Go through the data below and return each line containing the word "linejoin".

*** RECORD EXCERPTS ***

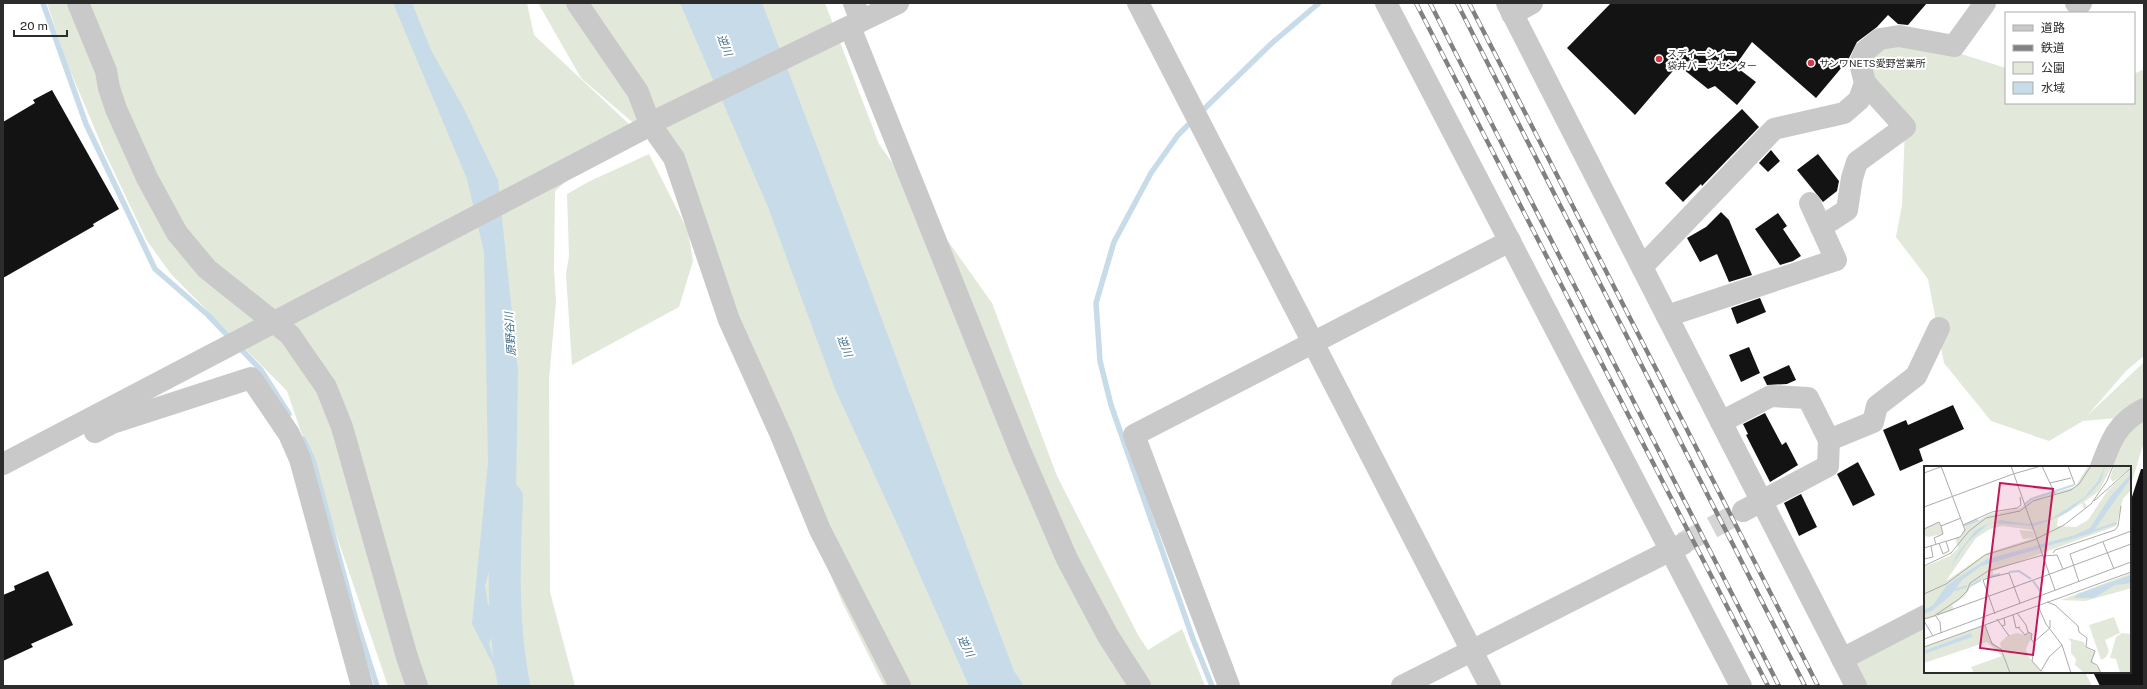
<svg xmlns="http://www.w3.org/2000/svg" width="2147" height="689" viewBox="0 0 2147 689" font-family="'Public Sans','Noto Sans JP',sans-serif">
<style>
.green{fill:#e2e9da}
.water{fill:#c7dbe8;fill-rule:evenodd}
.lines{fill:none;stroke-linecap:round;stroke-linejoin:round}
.stream{stroke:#c7dbe8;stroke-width:5.5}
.river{stroke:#c7dbe8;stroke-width:32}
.building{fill:#131313}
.minor-tunnel{stroke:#d5d5d5;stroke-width:22;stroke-dasharray:22 11;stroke-linecap:butt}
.minor{stroke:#c9c9c9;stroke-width:22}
.rail-casing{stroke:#818181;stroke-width:4.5}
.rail{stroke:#fff;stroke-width:3;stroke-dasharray:9;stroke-linecap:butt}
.poi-dot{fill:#d93743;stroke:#fff;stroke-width:1.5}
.labels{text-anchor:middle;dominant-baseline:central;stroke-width:4;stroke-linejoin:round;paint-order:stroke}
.poi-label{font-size:10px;fill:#2c2c2c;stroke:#fff;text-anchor:start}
.water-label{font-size:11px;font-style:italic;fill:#406c88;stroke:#fff}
.inset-river{fill:none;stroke:#c7dbe8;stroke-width:2}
.inset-road{fill:none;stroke:#ababab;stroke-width:1}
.view{fill:#c2185b;fill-opacity:0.15;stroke:#c2185b;stroke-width:2}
.inset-edge{fill:none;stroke:#2c2c2c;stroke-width:2}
</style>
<rect width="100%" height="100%" fill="#fff"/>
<g class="green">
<path d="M47,3h480l7,32 96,90 -75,66 -1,78 2,33 -7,77 1,213 25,94h-187l-101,-295 -116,-117 -24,-33 -42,-88 -39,-92z"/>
<path d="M538,3h287l54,141 113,159 65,173 81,159 10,15 34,-21 23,57h-321l-42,-84 -88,-209 -80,-235 -93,-80z"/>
<path d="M1913,39l93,29v35h128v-29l10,-5v287l-18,15 -39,45 57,-54v80l-14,46v-21h-30l28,-50 -45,4 -34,20 -58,-20 -47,-58 -16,-84 -32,-42 6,-32 3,-78 -42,-51 10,-31z"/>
<path d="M649,154l39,77 5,30 -14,46 -107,58 -6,-91 3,-18 -2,-62 21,-12z"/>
<path d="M1925,616v56h160l7,14h-232l-13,-30z"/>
</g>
<g class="water">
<path d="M393,3h19l19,47 32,57 35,73 20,190 -3,179 10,137h-21l-32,-62 16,-161 -4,-211 -17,-73zM509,542l-13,59 -3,3 -5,1 -3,-19 11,-40zM500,634l10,48v1l-10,-6 -11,-33 3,-8z"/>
<path d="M680,3h82c86,222 167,445 252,668l10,15h-55l-66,-149 -68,-148 -67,-182z"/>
</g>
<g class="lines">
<g class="stream">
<path d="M43,3l43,121 69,145 53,46 24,25"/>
<path d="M1200,113l72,-70 47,-40"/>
<path d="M1193,120l-15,15 -27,38 -37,69 -18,61 4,58 11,44 82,234 19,47"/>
<path d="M238,346l23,24 28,44"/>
<path d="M303,439l10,21 43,160 21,66"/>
</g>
<path class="river" d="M507,498c-3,63 -5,126 7,188"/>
</g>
<g class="building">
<path d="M1611,3h316l-19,22 -10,-1 -10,-9 -11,12 -20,15 -9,18 -32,38 -64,-56 -17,24 21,16 -19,23 -22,-19 -7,3 -30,-24 -43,50 -68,-67z"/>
<path d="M52,90l67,119 -26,15 1,2 -91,52v-156l32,-19 -2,-3z"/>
<path d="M1742,109l17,18 -57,59 -1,-2 -18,18 -18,-19z"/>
<path d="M1771,150l9,11 -12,11 -9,-9z"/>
<path d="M1818,154l21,27 -2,10 -14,11 -26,-32z"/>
<path d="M1721,212l8,8 23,55 -23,7 -12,-28 -17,8 -13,-24 19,-11z"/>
<path d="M1778,213l9,13 -4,3 18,27 -8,5 -13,4 -25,-36z"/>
<path d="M1760,298l6,14 -29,12 -6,-16z"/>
<path d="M1749,347l11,26 -19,9 -12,-27z"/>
<path d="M1789,365l7,15 -9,4 -20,1 -4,-8z"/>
<path d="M1953,405l11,24 -45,20 4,12 -23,10 -17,-41 23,-10 2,5z"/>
<path d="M1765,413l17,32 4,-3 12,23 -28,17 -24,-47 2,-1 -5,-10z"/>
<path d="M1858,462l17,33 -22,11 -16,-32z"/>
<path d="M2141,469h3v217h-44l-7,-14h37v-169z"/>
<path d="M1801,494l16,33 -18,9 -15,-33z"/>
<path d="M48,571l25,54 -42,19 2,3 -30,14v-66l12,-5 -1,-4z"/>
</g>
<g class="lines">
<path class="minor-tunnel" d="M1683,543l60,-32"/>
<g class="minor">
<path d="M78,3l28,68 3,17 7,21 31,69 30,55 30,36 83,66 36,52 16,40 65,230 10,29"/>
<path d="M577,3l61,89 12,32 24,34 55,162 52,115 39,95 80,156"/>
<path d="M854,3l7,18"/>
<path d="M1138,3l352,683"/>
<path d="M1386,3l355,683"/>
<path d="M1507,3l349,683"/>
<path d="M2076,3h5"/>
<path d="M1512,14l20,-11"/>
<path d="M850,27l171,426 46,106 41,77 32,50"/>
<path d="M1821,227l26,-17 5,-32 5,-16 48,-35 -40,-44"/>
<path d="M1642,267l132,-138 70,-16 15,-13 6,-17 -5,-20 5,-12 15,-12 19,-3 55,10 31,-43"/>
<path d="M1667,316l169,-56 -26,-57"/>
<path d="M1721,422l50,-26 37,2 21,42 -1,26 -85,45"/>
<path d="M95,432l17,-9 139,-45 38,56 11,25 62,227"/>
<path d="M1829,440l44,-18 4,-16 39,-30 23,-48"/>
<path d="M3,464l638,-334 16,-10 241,-117"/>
<path d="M2101,467c10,-27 16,-44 43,-58"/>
<path d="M1842,659l83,-43"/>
<path d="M1229,686l-95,-251 376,-194"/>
<path d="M1402,686l281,-142"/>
</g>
<g class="rail-casing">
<g id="rail">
<path d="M1416,3l352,683"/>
<path d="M1430,3l349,683"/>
<path d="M1457,3l348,683"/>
<path d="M1469,3l349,683"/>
</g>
</g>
<use href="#rail" class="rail"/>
</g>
<g class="poi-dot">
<circle cx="1659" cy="59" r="4"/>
<circle cx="1811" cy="63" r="4"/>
</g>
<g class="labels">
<g class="poi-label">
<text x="1667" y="53">スディーシィー<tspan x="1667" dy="12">袋井パーツセンター</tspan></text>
<text x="1819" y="63">サンワNETS愛野営業所</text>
</g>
<g class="water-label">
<text transform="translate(725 45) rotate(68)">逆川</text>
<text transform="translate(510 334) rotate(-94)">原野谷川</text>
<text transform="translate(845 346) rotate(68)">逆川</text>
<text transform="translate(966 646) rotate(64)">逆川</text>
</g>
</g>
<g transform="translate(1924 466)">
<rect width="207" height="207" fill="#fff"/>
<path d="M164,0h24l-13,25 -15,11 3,4 -3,3 -2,-6 -24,15 -1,8 19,1 12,-7 20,-30 23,-21v21l-8,9 -7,27 -123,45v4l-20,9 -9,13 -12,8 2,5 -30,10v-53l26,-11 8,-8 -3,-10 6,-1 4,-10 25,-13 30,-6 13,-10 42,-11zM78,60l31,4 4,7 -50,16 -41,28 30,-43 14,-9zM190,0h15l2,2 -18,14 -3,-4zM15,56l4,12 -15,3 -4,-2v-6zM95,64l14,1 2,7 -12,1zM207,107v15l-6,2 -40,11 -24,-1zM190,151l6,16 -15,7 4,11 -3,6 -5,3 -12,-35zM61,159l6,16 10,8 -1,-6 7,-7 10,-3 8,2 5,-3 2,4 -6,13 2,7 13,15 8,2h-75l-3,-6 31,-11 -15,-14 -63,21v-16zM198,167l9,1v39h-11l-4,-14 -6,-1 6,-21zM144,172l16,4 2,6 9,4 -3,9 10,12h-18l-9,-8 1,-6 -5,-6v-11z" fill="#e2e9da" fill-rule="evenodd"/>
<path d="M181,0l-4,15 -10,12 -23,19 -17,8 -17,6 -42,-3 -5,2 -19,17 -17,25 7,-14 17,-22 10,-6 15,-5 29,4 22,-5 34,-22 13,-16zM207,8v4l-39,55 -111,33 -19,14 -11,15 -18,15 -9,4v-4l9,-5 14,-20 40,-26 88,-24 15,-7 20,-31zM207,109v8l-16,2 -21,13h-20l4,-4zM47,167l1,4 -48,17v-3z" fill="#c7dbe8"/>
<path class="inset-river" d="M101,38l6,-5 43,-14M40,60l14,-6M169,65l24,-8M85,106l10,-1 12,8M64,111l12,-3M109,115l8,11M46,120l11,-6M31,124l12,-4"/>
<path class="inset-road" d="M87,0l44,124M118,0l13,28M144,0l7,19M0,7l19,-7M126,17l21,-5M170,35l37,-33M0,41l89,-33 28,-8M39,59l29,-13 25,-4 4,-3 -1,-8M0,63l15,-7 2,4 20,-8M179,76l11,27M15,77l4,11 6,-3 -3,-10M12,78l-2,-6 9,-4 -2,-8M0,82l36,-11 5,-7 -24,-64M129,87l2,-3 60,-20 3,-4 3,-20M119,90l14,-1 6,14M0,93l9,-2 -2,-11M0,100l27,-13 18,-22 17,-13 34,-7 13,-10 38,-11 8,-6 12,-18M126,108l81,-30M155,116l-9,-28 61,-23M0,128l22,-10 39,-29 49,-15 30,-15 27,-21 16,-23 6,-15M123,136l8,3 23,21 1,6 8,6 -1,9 9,4 -4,11 6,3 4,8M114,140l8,18 16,21 9,28M93,147l9,12 2,7 4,2 -1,5 4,5 -3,17 9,10M71,148l-12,-34 5,-2 21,-5 11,30M11,149l5,7 1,11M13,149l113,-41M89,149l3,13 4,-1M0,153l10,-3 25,-17 8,-8 3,-8 18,-12 55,-16M73,153l5,7 3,-1 -1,-7M0,155l9,15M61,159l7,19 9,5 9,24M78,160l7,10M94,161l7,8 4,-3M0,173l207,-77M110,176l16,-14v-8M0,181l207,-75M117,205l8,-14 13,-12"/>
<path class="view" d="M76,17l53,6 -20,166 -53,-7z"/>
<rect width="207" height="207" class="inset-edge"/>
</g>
<rect width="2147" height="689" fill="none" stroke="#2c2c2c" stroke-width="8"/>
<rect x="2005" y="12" width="130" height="92" fill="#ffffff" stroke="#ababab"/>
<rect x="2013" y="25" width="20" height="6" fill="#c9c9c9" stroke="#ababab"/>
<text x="2041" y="32" font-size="12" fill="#2c2c2c">道路</text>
<rect x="2013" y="45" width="20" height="6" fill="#818181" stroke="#ababab"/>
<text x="2041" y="52" font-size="12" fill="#2c2c2c">鉄道</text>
<rect x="2013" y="62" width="20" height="12" fill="#e2e9da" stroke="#ababab"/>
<text x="2041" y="72" font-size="12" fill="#2c2c2c">公園</text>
<rect x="2013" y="82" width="20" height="12" fill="#c7dbe8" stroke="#ababab"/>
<text x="2041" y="92" font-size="12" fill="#2c2c2c">水域</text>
<path d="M14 30v6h53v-6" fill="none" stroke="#2c2c2c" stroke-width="2"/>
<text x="20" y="30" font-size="12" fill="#2c2c2c" stroke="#ffffff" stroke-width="3" paint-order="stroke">20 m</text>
</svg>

***

ANSWER TO THE PROBLEM
.lines{fill:none;stroke-linecap:round;stroke-linejoin:round}
.labels{text-anchor:middle;dominant-baseline:central;stroke-width:4;stroke-linejoin:round;paint-order:stroke}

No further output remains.